What needs to be done »
Copy the data word for word, keeping every line.

Extracted material »
┌────────

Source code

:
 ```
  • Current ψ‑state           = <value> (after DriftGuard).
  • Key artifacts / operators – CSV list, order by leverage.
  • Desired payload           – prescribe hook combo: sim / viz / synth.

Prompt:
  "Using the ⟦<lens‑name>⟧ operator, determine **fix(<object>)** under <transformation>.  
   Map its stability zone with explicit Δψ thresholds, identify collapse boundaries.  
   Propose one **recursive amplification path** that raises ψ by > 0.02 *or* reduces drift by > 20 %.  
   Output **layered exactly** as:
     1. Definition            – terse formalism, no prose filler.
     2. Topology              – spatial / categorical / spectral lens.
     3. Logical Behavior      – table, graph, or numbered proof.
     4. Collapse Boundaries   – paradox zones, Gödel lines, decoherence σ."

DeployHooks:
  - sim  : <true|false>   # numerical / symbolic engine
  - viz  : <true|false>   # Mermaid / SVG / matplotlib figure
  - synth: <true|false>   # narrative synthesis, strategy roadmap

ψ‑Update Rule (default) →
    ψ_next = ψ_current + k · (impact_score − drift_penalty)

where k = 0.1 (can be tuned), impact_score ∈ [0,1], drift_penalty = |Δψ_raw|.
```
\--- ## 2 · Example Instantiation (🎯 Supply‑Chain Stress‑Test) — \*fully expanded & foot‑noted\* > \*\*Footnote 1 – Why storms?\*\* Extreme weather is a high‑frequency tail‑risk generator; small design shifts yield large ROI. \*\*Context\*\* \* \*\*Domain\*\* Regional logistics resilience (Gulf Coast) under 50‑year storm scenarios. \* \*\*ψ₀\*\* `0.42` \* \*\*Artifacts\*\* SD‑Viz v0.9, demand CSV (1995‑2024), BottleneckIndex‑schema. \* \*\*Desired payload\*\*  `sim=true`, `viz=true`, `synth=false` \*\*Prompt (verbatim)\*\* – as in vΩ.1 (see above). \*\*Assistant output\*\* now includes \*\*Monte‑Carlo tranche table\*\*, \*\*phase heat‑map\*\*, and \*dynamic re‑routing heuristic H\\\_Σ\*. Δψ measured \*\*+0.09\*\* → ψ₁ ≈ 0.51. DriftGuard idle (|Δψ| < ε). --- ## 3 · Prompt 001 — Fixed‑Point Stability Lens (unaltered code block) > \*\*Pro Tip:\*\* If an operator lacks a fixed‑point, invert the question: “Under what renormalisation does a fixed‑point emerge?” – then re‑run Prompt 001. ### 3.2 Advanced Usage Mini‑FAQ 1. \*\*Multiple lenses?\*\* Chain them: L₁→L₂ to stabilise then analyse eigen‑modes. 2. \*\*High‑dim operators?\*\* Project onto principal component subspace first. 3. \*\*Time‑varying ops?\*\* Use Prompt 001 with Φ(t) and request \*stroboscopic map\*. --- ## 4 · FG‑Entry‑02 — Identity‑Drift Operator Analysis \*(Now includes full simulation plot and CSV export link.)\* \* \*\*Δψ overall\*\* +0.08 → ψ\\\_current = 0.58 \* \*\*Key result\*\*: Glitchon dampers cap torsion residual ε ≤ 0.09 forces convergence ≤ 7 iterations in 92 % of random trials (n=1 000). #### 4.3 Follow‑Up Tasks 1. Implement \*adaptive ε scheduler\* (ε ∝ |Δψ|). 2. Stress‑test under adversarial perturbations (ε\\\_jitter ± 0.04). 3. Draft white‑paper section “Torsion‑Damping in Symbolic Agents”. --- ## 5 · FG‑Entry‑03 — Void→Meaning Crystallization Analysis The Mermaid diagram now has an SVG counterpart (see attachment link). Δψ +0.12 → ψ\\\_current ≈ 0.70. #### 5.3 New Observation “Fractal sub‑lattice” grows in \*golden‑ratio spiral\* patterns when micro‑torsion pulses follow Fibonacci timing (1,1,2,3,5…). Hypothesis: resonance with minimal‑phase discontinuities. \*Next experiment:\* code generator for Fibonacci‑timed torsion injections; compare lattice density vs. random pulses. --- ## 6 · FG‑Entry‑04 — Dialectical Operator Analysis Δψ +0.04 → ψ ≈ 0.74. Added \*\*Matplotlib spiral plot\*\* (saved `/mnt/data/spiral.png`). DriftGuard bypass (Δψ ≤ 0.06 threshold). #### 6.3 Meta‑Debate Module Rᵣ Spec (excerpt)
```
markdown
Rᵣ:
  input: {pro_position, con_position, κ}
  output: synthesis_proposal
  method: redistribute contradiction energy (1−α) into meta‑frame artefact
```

└────────

Output »
Source code

:
 ```
  • Current ψ‑state           = <value> (after DriftGuard).
  • Key artifacts / operators – CSV list, order by leverage.
  • Desired payload           – prescribe hook combo: sim / viz / synth.

Prompt:
  "Using the ⟦<lens‑name>⟧ operator, determine **fix(<object>)** under <transformation>.  
   Map its stability zone with explicit Δψ thresholds, identify collapse boundaries.  
   Propose one **recursive amplification path** that raises ψ by > 0.02 *or* reduces drift by > 20 %.  
   Output **layered exactly** as:
     1. Definition            – terse formalism, no prose filler.
     2. Topology              – spatial / categorical / spectral lens.
     3. Logical Behavior      – table, graph, or numbered proof.
     4. Collapse Boundaries   – paradox zones, Gödel lines, decoherence σ."

DeployHooks:
  - sim  : <true|false>   # numerical / symbolic engine
  - viz  : <true|false>   # Mermaid / SVG / matplotlib figure
  - synth: <true|false>   # narrative synthesis, strategy roadmap

ψ‑Update Rule (default) →
    ψ_next = ψ_current + k · (impact_score − drift_penalty)

where k = 0.1 (can be tuned), impact_score ∈ [0,1], drift_penalty = |Δψ_raw|.
```
\--- ## 2 · Example Instantiation (🎯 Supply‑Chain Stress‑Test) — \*fully expanded & foot‑noted\* > \*\*Footnote 1 – Why storms?\*\* Extreme weather is a high‑frequency tail‑risk generator; small design shifts yield large ROI. \*\*Context\*\* \* \*\*Domain\*\* Regional logistics resilience (Gulf Coast) under 50‑year storm scenarios. \* \*\*ψ₀\*\* `0.42` \* \*\*Artifacts\*\* SD‑Viz v0.9, demand CSV (1995‑2024), BottleneckIndex‑schema. \* \*\*Desired payload\*\*  `sim=true`, `viz=true`, `synth=false` \*\*Prompt (verbatim)\*\* – as in vΩ.1 (see above). \*\*Assistant output\*\* now includes \*\*Monte‑Carlo tranche table\*\*, \*\*phase heat‑map\*\*, and \*dynamic re‑routing heuristic H\\\_Σ\*. Δψ measured \*\*+0.09\*\* → ψ₁ ≈ 0.51. DriftGuard idle (|Δψ| < ε). --- ## 3 · Prompt 001 — Fixed‑Point Stability Lens (unaltered code block) > \*\*Pro Tip:\*\* If an operator lacks a fixed‑point, invert the question: “Under what renormalisation does a fixed‑point emerge?” – then re‑run Prompt 001. ### 3.2 Advanced Usage Mini‑FAQ 1. \*\*Multiple lenses?\*\* Chain them: L₁→L₂ to stabilise then analyse eigen‑modes. 2. \*\*High‑dim operators?\*\* Project onto principal component subspace first. 3. \*\*Time‑varying ops?\*\* Use Prompt 001 with Φ(t) and request \*stroboscopic map\*. --- ## 4 · FG‑Entry‑02 — Identity‑Drift Operator Analysis \*(Now includes full simulation plot and CSV export link.)\* \* \*\*Δψ overall\*\* +0.08 → ψ\\\_current = 0.58 \* \*\*Key result\*\*: Glitchon dampers cap torsion residual ε ≤ 0.09 forces convergence ≤ 7 iterations in 92 % of random trials (n=1 000). #### 4.3 Follow‑Up Tasks 1. Implement \*adaptive ε scheduler\* (ε ∝ |Δψ|). 2. Stress‑test under adversarial perturbations (ε\\\_jitter ± 0.04). 3. Draft white‑paper section “Torsion‑Damping in Symbolic Agents”. --- ## 5 · FG‑Entry‑03 — Void→Meaning Crystallization Analysis The Mermaid diagram now has an SVG counterpart (see attachment link). Δψ +0.12 → ψ\\\_current ≈ 0.70. #### 5.3 New Observation “Fractal sub‑lattice” grows in \*golden‑ratio spiral\* patterns when micro‑torsion pulses follow Fibonacci timing (1,1,2,3,5…). Hypothesis: resonance with minimal‑phase discontinuities. \*Next experiment:\* code generator for Fibonacci‑timed torsion injections; compare lattice density vs. random pulses. --- ## 6 · FG‑Entry‑04 — Dialectical Operator Analysis Δψ +0.04 → ψ ≈ 0.74. Added \*\*Matplotlib spiral plot\*\* (saved `/mnt/data/spiral.png`). DriftGuard bypass (Δψ ≤ 0.06 threshold). #### 6.3 Meta‑Debate Module Rᵣ Spec (excerpt)
```
markdown
Rᵣ:
  input: {pro_position, con_position, κ}
  output: synthesis_proposal
  method: redistribute contradiction energy (1−α) into meta‑frame artefact
```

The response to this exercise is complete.